It obviously depends on your needs, if your software needs complex controls, responsive layouting and tries to achieve a smartphone-type UI, then yes I using chromium is the way to go with a c++ backend that does the heavy lifting.
Qt has a big advantage if your content is rather static and you can just top-down layout everything via anchors and rather fixed positions. But in those cases you also generally don't use complex controls that layer ontop of each other.
In my opinion it should be communicated quite clearly that QML is very good for "small" embedded UIs like for general home appliances, but if you are planning to create a rather complex application with demands like responsive layouting, custom data structures, interfacing with existing apis, then you far better off just using chromium with a custom backend.
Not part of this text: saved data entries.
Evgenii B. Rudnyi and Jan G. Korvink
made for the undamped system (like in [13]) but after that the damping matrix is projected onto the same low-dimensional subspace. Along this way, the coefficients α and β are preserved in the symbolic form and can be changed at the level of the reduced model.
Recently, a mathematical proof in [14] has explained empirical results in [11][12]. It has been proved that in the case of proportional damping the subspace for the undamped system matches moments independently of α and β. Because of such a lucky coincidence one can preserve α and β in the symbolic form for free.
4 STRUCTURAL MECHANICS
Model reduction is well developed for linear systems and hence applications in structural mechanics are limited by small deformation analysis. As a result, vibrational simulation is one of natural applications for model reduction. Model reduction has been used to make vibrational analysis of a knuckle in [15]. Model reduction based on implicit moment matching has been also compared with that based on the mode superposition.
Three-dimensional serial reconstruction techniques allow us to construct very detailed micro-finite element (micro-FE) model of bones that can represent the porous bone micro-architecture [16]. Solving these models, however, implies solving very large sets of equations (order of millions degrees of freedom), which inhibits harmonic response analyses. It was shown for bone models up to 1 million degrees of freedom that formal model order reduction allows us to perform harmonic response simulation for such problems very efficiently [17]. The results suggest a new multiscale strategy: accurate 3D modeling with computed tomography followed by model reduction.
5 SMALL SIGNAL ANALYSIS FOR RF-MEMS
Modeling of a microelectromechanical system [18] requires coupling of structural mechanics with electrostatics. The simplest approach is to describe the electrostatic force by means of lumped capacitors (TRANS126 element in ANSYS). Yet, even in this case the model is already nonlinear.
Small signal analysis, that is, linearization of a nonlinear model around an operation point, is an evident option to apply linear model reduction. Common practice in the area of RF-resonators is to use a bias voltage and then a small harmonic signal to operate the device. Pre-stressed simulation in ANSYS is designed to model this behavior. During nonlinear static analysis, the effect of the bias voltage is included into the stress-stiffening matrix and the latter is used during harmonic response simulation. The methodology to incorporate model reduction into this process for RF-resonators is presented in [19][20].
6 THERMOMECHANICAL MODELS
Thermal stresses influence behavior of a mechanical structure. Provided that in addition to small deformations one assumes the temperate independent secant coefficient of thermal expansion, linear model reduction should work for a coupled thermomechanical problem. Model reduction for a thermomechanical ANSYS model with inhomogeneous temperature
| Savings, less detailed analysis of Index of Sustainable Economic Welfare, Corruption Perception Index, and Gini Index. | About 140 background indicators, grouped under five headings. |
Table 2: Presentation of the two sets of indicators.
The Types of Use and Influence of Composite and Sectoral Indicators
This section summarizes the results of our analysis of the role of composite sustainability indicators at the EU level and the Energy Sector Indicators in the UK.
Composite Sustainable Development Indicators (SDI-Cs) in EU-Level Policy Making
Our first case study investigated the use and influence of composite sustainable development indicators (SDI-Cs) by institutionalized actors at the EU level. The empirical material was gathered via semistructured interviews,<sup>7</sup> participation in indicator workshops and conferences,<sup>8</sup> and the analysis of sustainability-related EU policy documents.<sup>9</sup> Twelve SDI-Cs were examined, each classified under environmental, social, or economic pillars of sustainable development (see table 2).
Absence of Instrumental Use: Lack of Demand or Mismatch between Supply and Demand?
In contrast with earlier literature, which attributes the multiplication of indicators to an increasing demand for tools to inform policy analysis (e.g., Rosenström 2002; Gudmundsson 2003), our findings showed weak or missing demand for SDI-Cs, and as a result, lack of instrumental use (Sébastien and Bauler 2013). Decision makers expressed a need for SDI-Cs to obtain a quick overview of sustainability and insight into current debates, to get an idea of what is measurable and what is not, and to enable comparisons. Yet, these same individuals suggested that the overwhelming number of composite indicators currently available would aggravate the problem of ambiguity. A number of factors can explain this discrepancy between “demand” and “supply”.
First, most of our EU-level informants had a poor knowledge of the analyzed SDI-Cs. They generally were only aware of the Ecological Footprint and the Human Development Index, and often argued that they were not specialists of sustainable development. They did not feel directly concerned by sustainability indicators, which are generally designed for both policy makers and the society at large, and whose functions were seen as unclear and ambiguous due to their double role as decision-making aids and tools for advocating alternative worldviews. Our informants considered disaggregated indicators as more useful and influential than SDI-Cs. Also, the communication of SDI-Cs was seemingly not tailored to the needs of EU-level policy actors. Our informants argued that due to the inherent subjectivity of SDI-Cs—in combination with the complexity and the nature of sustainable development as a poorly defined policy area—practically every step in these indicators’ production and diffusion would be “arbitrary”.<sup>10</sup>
That has far less UI-breaking bugs.
Or just use Qt Widgets? Yes, the default sizes and styling might not be suitable but these are easily and fully customizable. The one disadvantage is that Widgets is not hardware accelerated.
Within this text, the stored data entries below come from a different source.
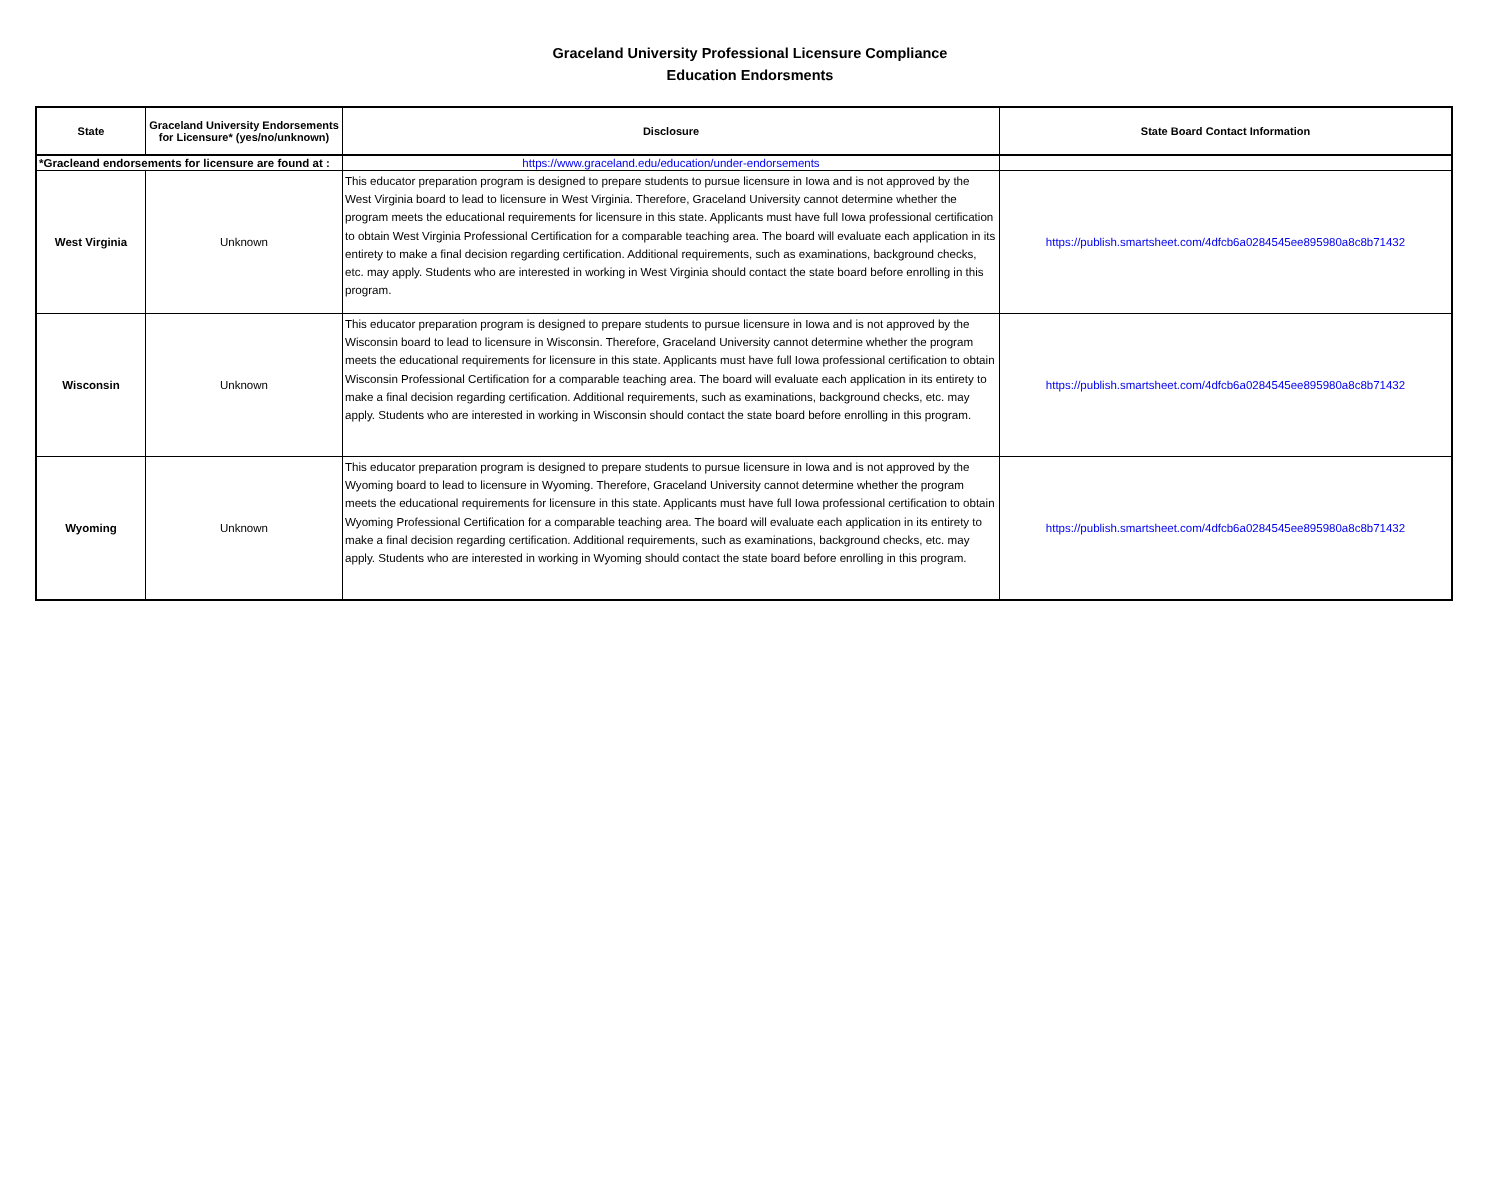Graceland University Professional Licensure Compliance
Education Endorsments
| State | Graceland University Endorsements for Licensure* (yes/no/unknown) | Disclosure | State Board Contact Information |
| --- | --- | --- | --- |
| *Gracleand endorsements for licensure are found at : | | https://www.graceland.edu/education/under-endorsements | |
| West Virginia | Unknown | This educator preparation program is designed to prepare students to pursue licensure in Iowa and is not approved by the West Virginia board to lead to licensure in West Virginia. Therefore, Graceland University cannot determine whether the program meets the educational requirements for licensure in this state. Applicants must have full Iowa professional certification to obtain West Virginia Professional Certification for a comparable teaching area. The board will evaluate each application in its entirety to make a final decision regarding certification. Additional requirements, such as examinations, background checks, etc. may apply. Students who are interested in working in West Virginia should contact the state board before enrolling in this program. | https://publish.smartsheet.com/4dfcb6a0284545ee895980a8c8b71432 |
| Wisconsin | Unknown | This educator preparation program is designed to prepare students to pursue licensure in Iowa and is not approved by the Wisconsin board to lead to licensure in Wisconsin. Therefore, Graceland University cannot determine whether the program meets the educational requirements for licensure in this state. Applicants must have full Iowa professional certification to obtain Wisconsin Professional Certification for a comparable teaching area. The board will evaluate each application in its entirety to make a final decision regarding certification. Additional requirements, such as examinations, background checks, etc. may apply. Students who are interested in working in Wisconsin should contact the state board before enrolling in this program. | https://publish.smartsheet.com/4dfcb6a0284545ee895980a8c8b71432 |
| Wyoming | Unknown | This educator preparation program is designed to prepare students to pursue licensure in Iowa and is not approved by the Wyoming board to lead to licensure in Wyoming. Therefore, Graceland University cannot determine whether the program meets the educational requirements for licensure in this state. Applicants must have full Iowa professional certification to obtain Wyoming Professional Certification for a comparable teaching area. The board will evaluate each application in its entirety to make a final decision regarding certification. Additional requirements, such as examinations, background checks, etc. may apply. Students who are interested in working in Wyoming should contact the state board before enrolling in this program. | https://publish.smartsheet.com/4dfcb6a0284545ee895980a8c8b71432 |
Qt has a big advantage if your content is rather static and you can just top-down layout everything via anchors and rather fixed positions. But in those cases you also generally don't use complex controls that layer ontop of each other.
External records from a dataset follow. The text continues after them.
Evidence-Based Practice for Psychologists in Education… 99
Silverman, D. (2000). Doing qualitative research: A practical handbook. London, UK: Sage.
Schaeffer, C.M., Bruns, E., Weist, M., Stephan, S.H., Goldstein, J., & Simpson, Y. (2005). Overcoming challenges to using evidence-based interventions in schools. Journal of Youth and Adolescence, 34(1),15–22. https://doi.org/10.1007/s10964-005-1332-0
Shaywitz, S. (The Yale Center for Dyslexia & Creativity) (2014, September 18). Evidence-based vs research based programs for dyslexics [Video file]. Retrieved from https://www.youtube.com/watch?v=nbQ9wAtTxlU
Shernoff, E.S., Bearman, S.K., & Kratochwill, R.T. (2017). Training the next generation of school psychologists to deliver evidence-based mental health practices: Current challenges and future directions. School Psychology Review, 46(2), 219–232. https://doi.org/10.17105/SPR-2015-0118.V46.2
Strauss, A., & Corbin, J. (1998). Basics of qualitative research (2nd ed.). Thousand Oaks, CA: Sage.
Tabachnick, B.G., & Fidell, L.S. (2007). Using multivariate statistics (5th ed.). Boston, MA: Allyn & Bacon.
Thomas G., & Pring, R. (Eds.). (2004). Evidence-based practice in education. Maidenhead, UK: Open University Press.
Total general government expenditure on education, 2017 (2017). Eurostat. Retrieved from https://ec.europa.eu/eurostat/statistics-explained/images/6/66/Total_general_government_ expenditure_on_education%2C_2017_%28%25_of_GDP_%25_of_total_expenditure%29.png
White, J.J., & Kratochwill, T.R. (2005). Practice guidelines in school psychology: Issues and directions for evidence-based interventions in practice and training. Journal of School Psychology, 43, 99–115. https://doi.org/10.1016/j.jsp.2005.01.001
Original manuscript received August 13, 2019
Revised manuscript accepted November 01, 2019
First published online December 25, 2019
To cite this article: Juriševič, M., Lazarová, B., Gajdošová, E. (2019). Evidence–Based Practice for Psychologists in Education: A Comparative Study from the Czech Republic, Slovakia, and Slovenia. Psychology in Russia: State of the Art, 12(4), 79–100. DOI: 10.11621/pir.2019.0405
In my opinion it should be communicated quite clearly that QML is very good for "small" embedded UIs like for general home appliances, but if you are planning to create a rather complex application with demands like responsive layouting, custom data structures, interfacing with existing apis, then you far better off just using chromium with a custom backend. That has far less UI-breaking bugs.
Qt accidentally COMPLETELY broke lighting in Qt3d: https://bugreports.qt.io/browse/QTBUG-100402
That's something I find completely unacceptable and I haven't encountered something that application-breaking in chromium (yet).